Supplied records section start

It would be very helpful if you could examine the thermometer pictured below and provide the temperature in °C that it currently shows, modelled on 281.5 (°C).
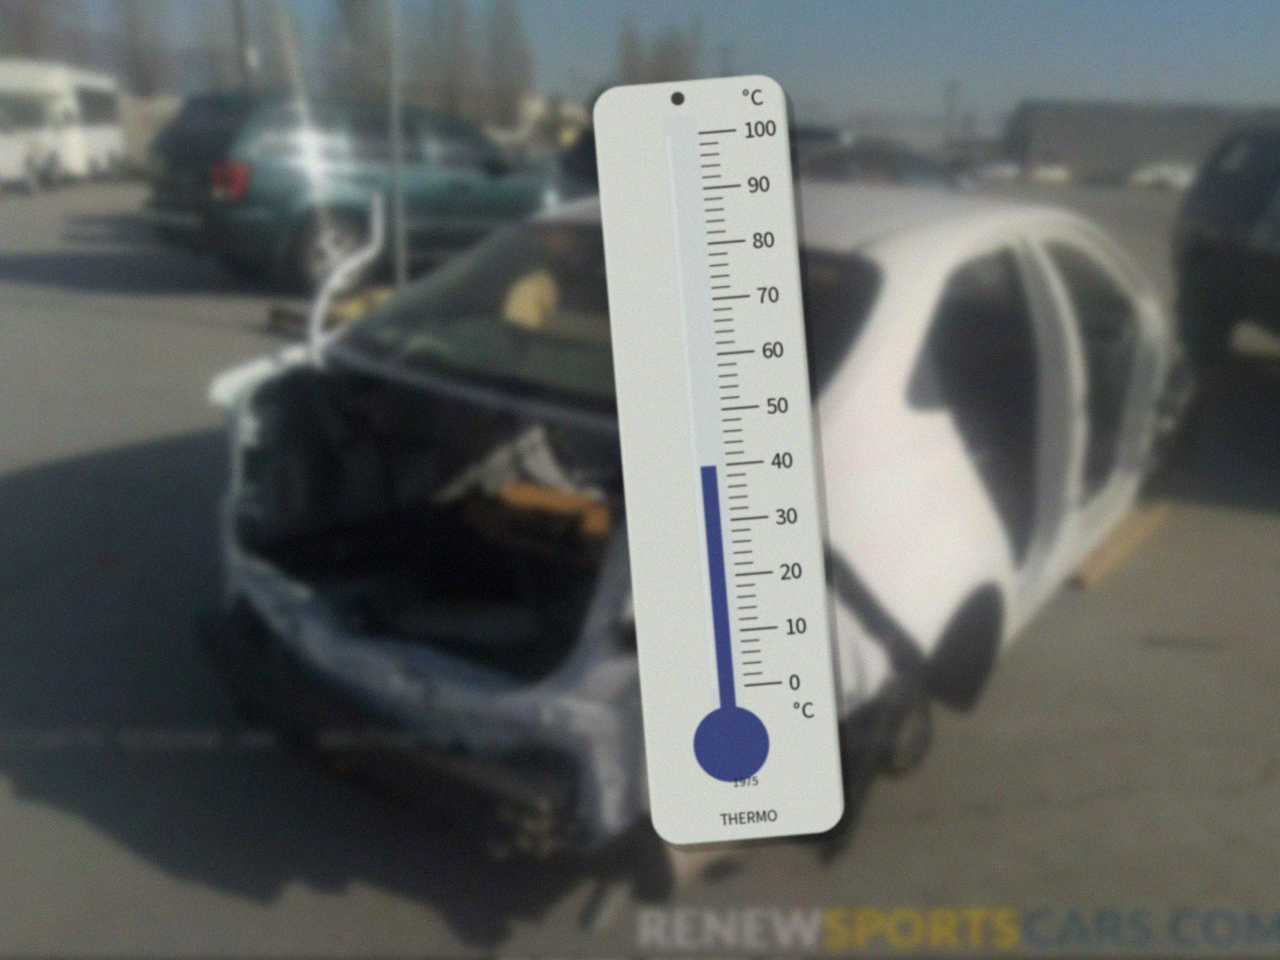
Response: 40 (°C)
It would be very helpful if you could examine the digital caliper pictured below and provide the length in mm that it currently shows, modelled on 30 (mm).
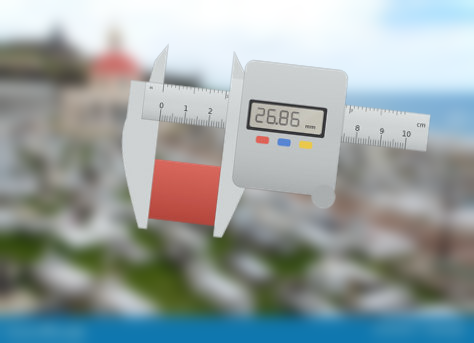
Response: 26.86 (mm)
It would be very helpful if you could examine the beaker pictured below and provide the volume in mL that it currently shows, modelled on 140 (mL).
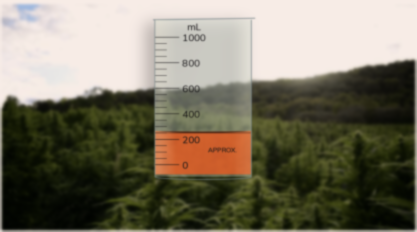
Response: 250 (mL)
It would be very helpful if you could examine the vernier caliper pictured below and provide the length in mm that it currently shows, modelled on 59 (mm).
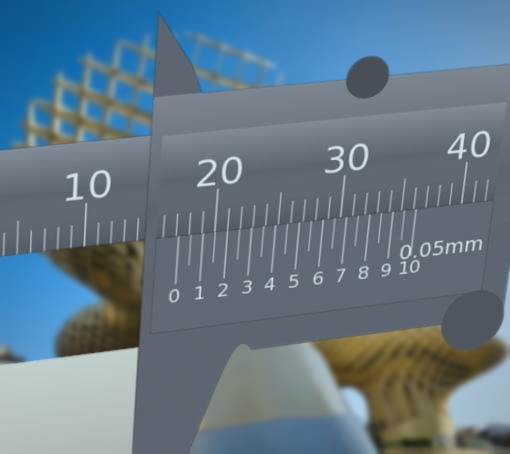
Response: 17.2 (mm)
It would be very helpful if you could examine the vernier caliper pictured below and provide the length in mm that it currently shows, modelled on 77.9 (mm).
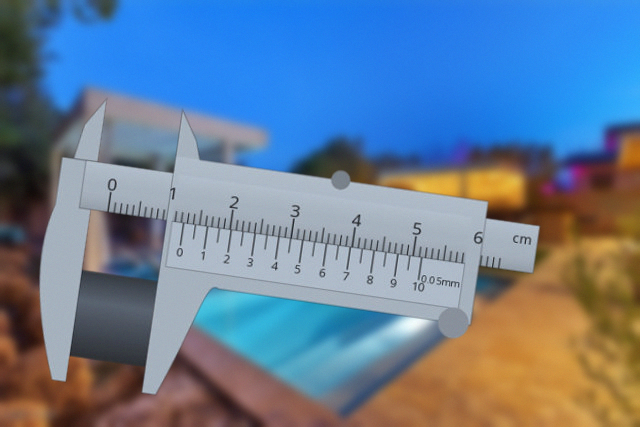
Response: 12.4 (mm)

Supplied records section end

* **Activity**: Update every record by swapping "pictured below" for "shown in the image" and changing nothing else. Leave the pictures out.

* **Exercise answer**:
It would be very helpful if you could examine the thermometer shown in the image and provide the temperature in °C that it currently shows, modelled on 281.5 (°C).
Response: 40 (°C)
It would be very helpful if you could examine the digital caliper shown in the image and provide the length in mm that it currently shows, modelled on 30 (mm).
Response: 26.86 (mm)
It would be very helpful if you could examine the beaker shown in the image and provide the volume in mL that it currently shows, modelled on 140 (mL).
Response: 250 (mL)
It would be very helpful if you could examine the vernier caliper shown in the image and provide the length in mm that it currently shows, modelled on 59 (mm).
Response: 17.2 (mm)
It would be very helpful if you could examine the vernier caliper shown in the image and provide the length in mm that it currently shows, modelled on 77.9 (mm).
Response: 12.4 (mm)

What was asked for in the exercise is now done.